Saved data entries:

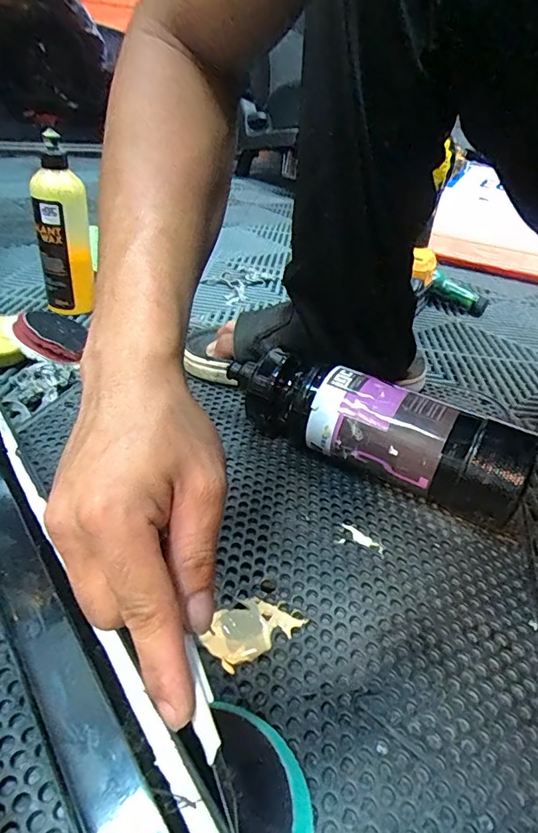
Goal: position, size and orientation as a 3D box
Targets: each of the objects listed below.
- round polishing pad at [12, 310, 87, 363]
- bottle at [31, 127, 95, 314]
[{"bbox_3d":[-0.251,-0.095,0.569,0.080,0.016,0.081,30,35,-6],"label":"round polishing pad"},{"bbox_3d":[-0.263,-0.233,0.626,0.062,0.199,0.052,-5,36,-19],"label":"bottle"}]

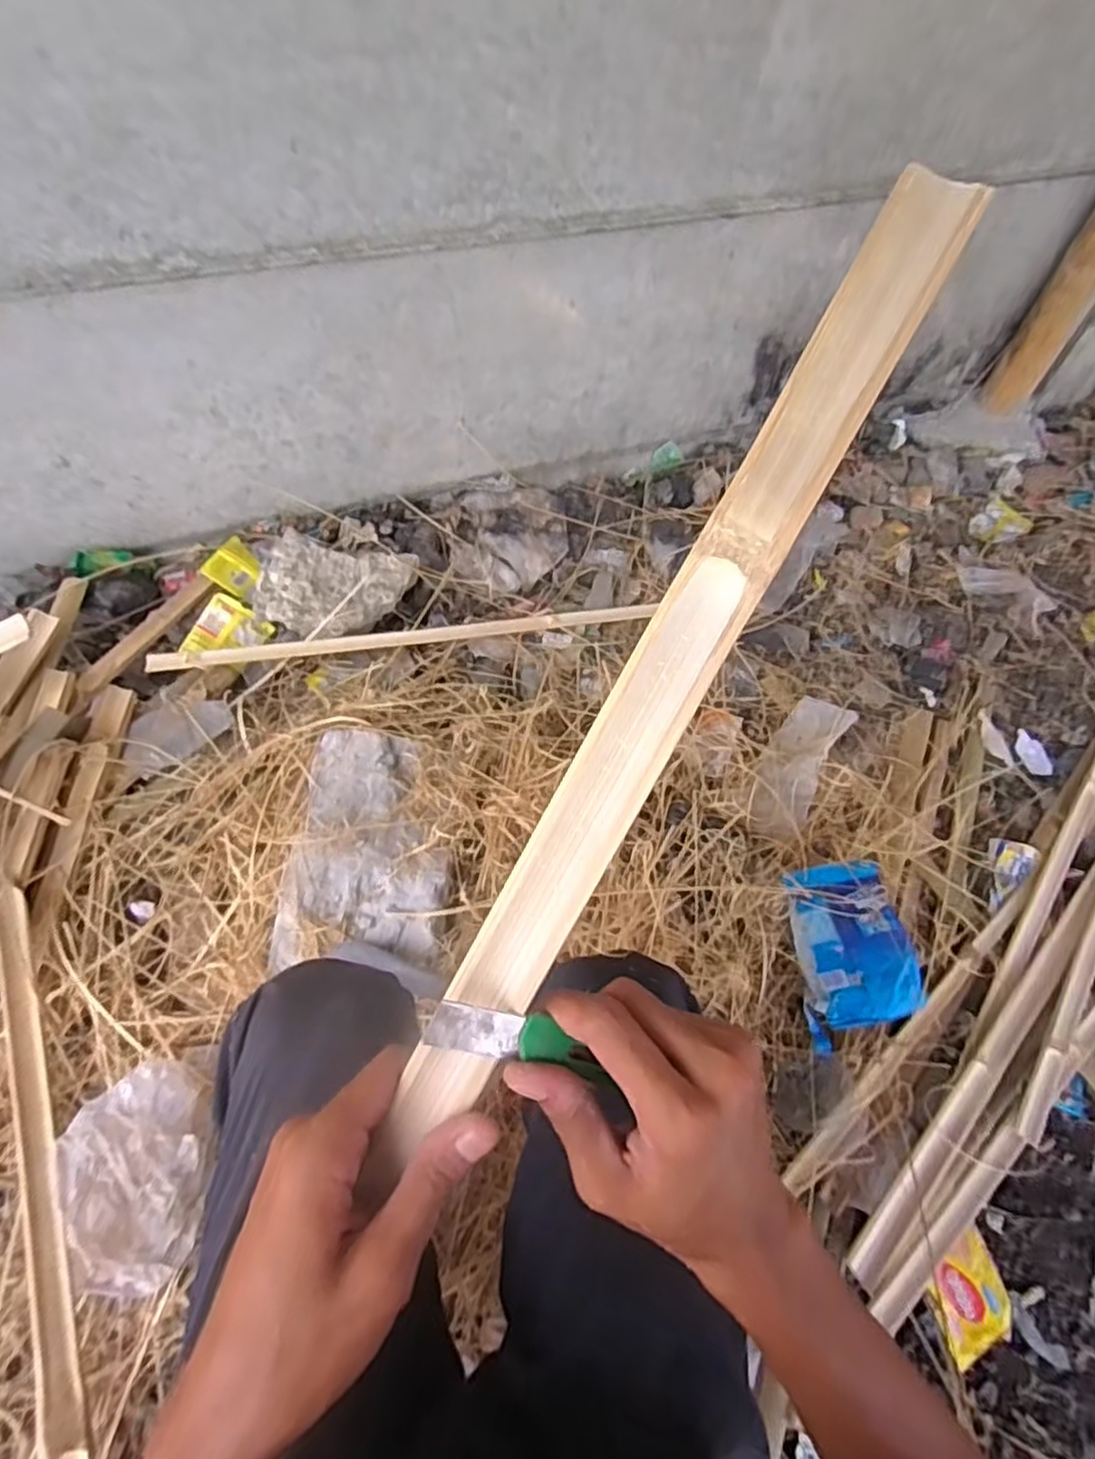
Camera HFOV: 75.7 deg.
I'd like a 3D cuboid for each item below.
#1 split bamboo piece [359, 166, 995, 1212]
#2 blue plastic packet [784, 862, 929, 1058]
[{"bbox_3d":[0.040,-0.007,0.279,0.033,0.008,0.434,31,95,19],"label":"split bamboo piece"},{"bbox_3d":[0.369,0.274,0.867,0.137,0.059,0.211,1,58,-4],"label":"blue plastic packet"}]

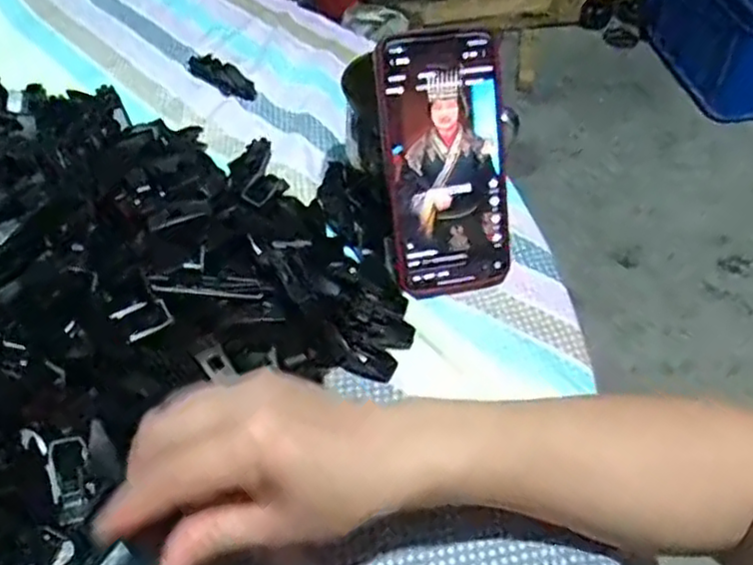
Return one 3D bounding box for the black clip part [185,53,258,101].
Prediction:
[{"bbox_3d":[-0.135,-0.179,0.605,0.080,0.019,0.022,32,54,24],"label":"black clip part"}]

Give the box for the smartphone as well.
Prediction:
[{"bbox_3d":[0.043,-0.071,0.432,0.075,0.158,0.011,-9,14,-10],"label":"smartphone"}]

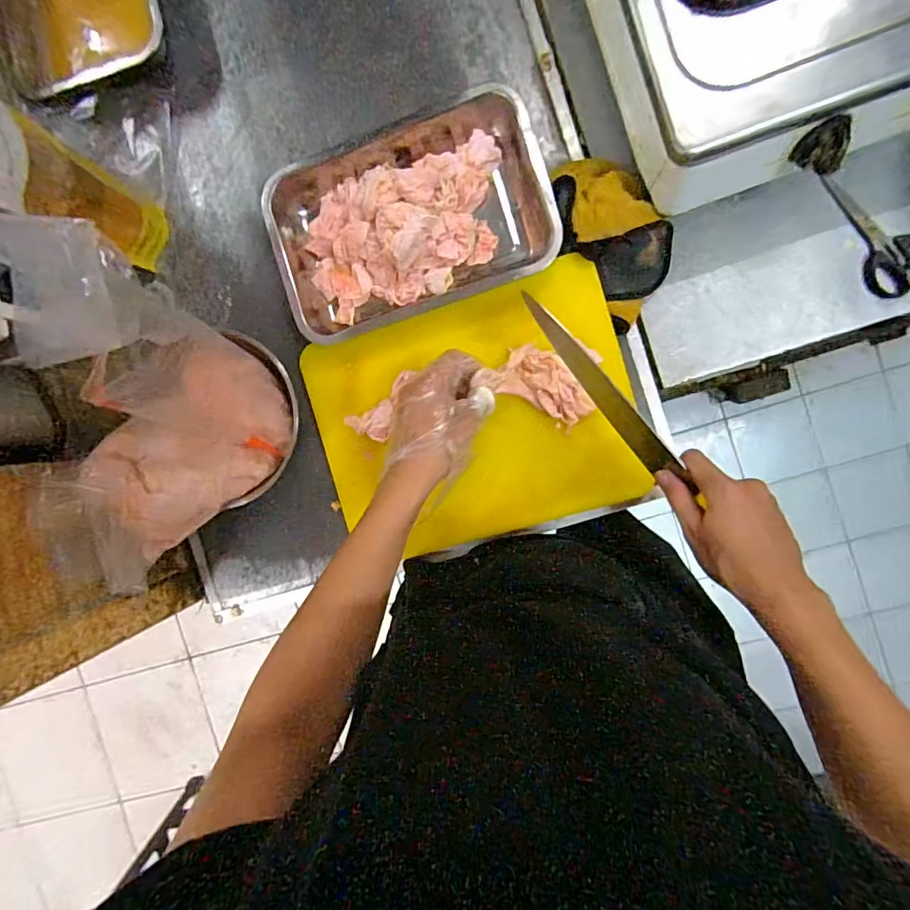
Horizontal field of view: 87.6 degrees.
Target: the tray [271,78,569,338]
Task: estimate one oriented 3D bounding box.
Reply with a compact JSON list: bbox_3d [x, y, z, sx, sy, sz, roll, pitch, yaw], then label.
[{"bbox_3d":[-0.054,-0.265,0.531,0.301,0.058,0.221,-19,91,7],"label":"tray"}]

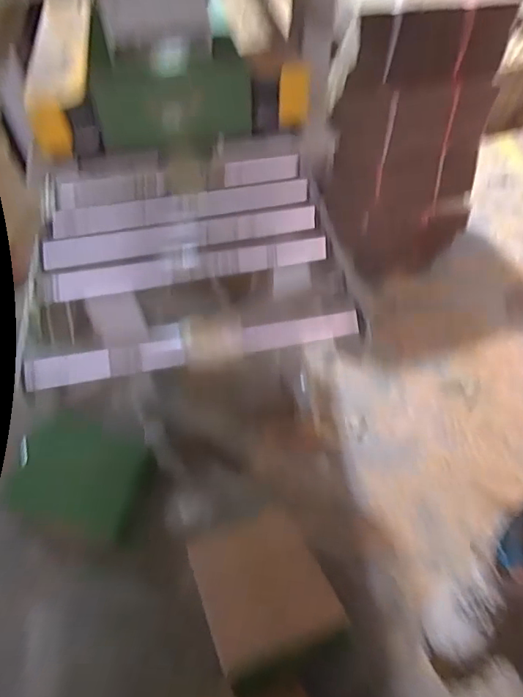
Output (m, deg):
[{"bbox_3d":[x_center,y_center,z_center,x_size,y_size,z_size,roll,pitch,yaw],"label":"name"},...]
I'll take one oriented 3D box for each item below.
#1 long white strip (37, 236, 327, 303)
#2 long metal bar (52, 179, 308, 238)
[{"bbox_3d":[-0.079,-0.085,0.518,0.297,0.027,0.011,-9,8,-4],"label":"long white strip"},{"bbox_3d":[-0.093,-0.169,0.589,0.301,0.021,0.034,-10,51,-8],"label":"long metal bar"}]

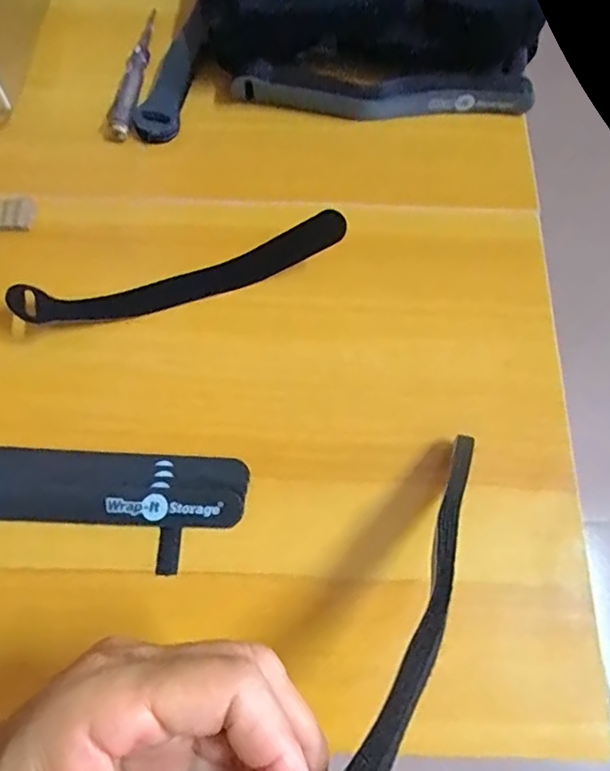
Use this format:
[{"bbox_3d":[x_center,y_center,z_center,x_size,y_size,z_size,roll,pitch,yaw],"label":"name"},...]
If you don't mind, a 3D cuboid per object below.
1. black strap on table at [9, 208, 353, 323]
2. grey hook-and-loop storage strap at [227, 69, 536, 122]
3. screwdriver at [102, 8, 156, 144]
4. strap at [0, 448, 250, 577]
[{"bbox_3d":[-0.068,-0.064,0.333,0.183,0.034,0.024,-16,71,-8],"label":"black strap on table"},{"bbox_3d":[0.054,-0.193,0.394,0.196,0.018,0.021,1,70,-2],"label":"grey hook-and-loop storage strap"},{"bbox_3d":[-0.117,-0.220,0.407,0.018,0.010,0.124,9,70,1],"label":"screwdriver"},{"bbox_3d":[-0.132,0.059,0.298,0.200,0.006,0.055,4,70,-1],"label":"strap"}]

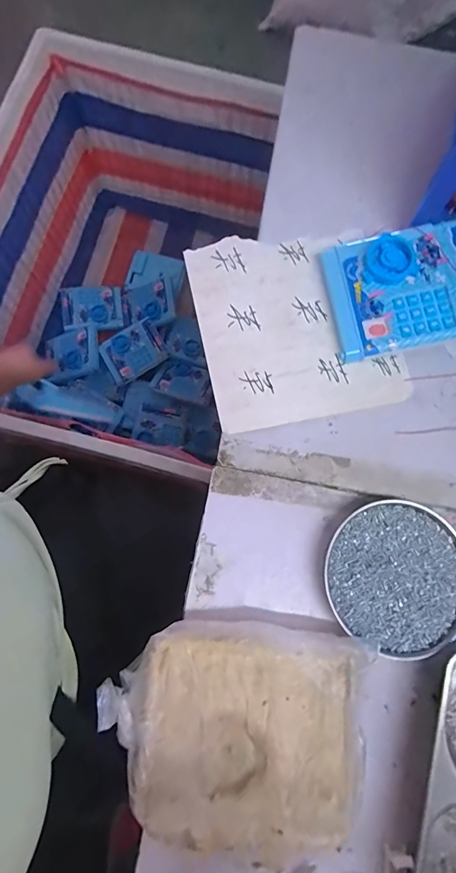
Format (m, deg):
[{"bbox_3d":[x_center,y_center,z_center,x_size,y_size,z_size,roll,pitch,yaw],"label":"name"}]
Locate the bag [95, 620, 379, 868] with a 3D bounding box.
[{"bbox_3d":[0.007,0.244,0.326,0.213,0.038,0.162,4,71,2],"label":"bag"}]

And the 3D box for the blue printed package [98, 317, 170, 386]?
[{"bbox_3d":[-0.251,-0.225,1.047,0.160,0.014,0.128,-30,87,-1],"label":"blue printed package"}]

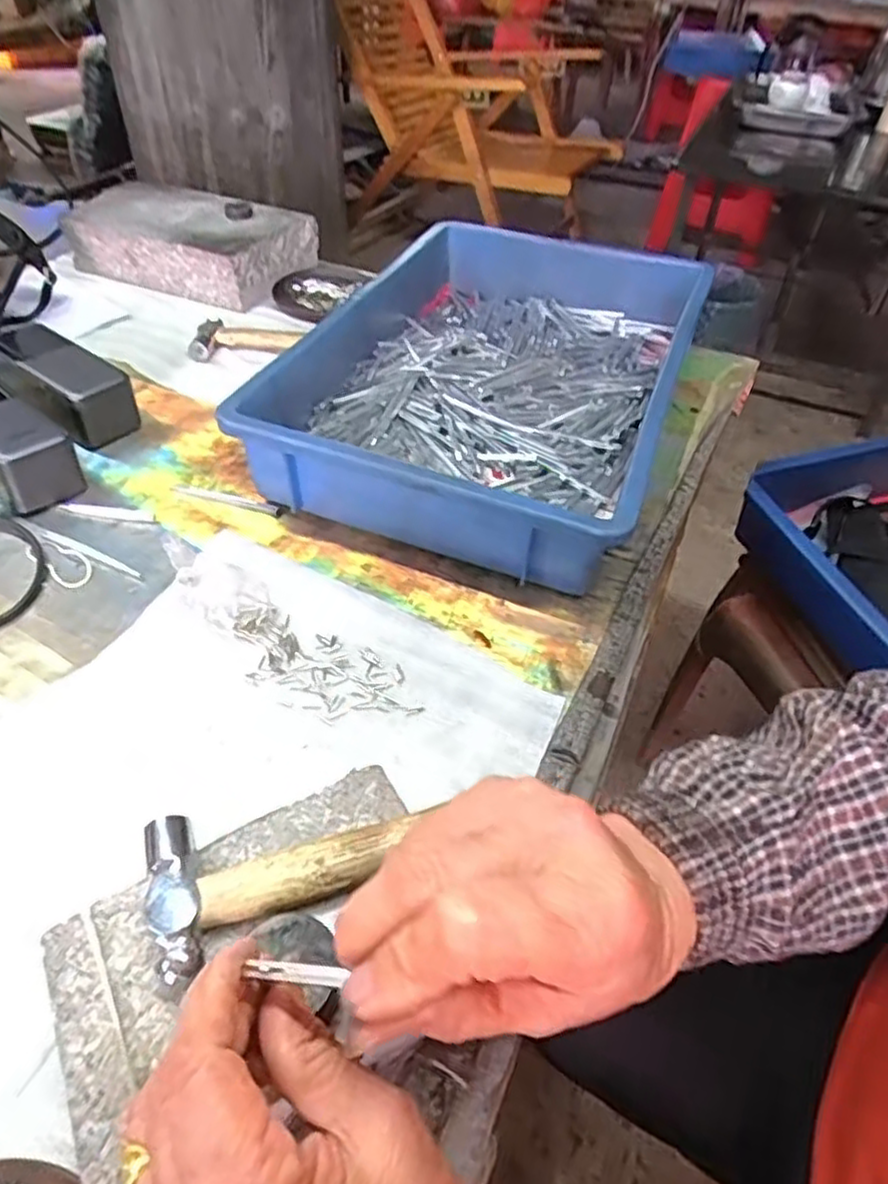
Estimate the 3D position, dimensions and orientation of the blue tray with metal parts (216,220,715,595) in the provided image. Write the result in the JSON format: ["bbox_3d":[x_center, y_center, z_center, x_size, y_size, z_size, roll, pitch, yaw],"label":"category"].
[{"bbox_3d":[0.048,-0.193,0.622,0.284,0.082,0.441,17,47,13],"label":"blue tray with metal parts"}]

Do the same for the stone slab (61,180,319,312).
[{"bbox_3d":[-0.304,-0.424,0.849,0.282,0.059,0.169,19,48,15],"label":"stone slab"}]

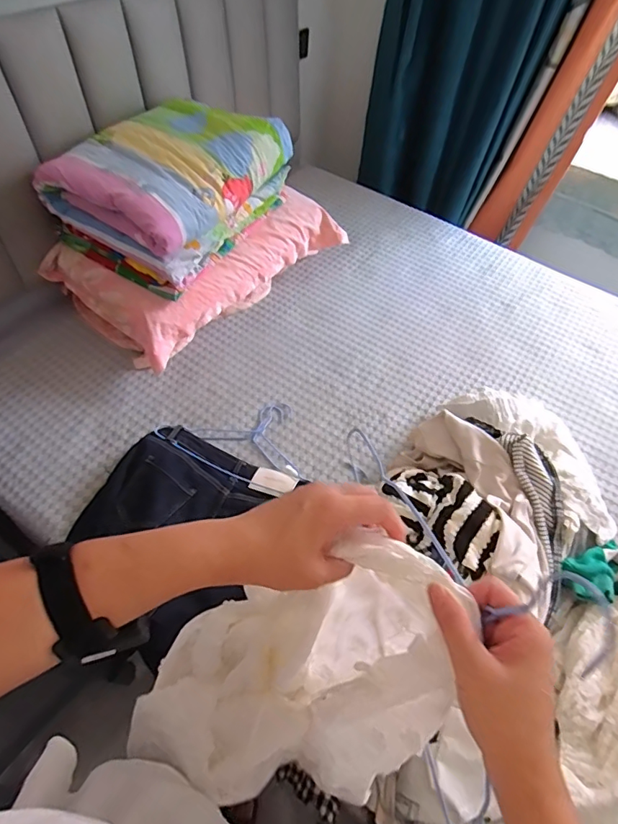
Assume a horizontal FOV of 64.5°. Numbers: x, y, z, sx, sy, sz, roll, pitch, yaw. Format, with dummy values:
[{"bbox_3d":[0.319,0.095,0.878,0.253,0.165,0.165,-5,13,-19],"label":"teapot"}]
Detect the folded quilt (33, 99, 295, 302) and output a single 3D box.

#### [AIM OF THE EXERCISE]
Every line above that holds the word "each" is to be found and copied.

#### [OUTPUT FOR THIS TASK]
Targets: each of the objects listed below.
I'd like a 3D cuboid for each item below.
I'll take one oriented 3D box for each item below.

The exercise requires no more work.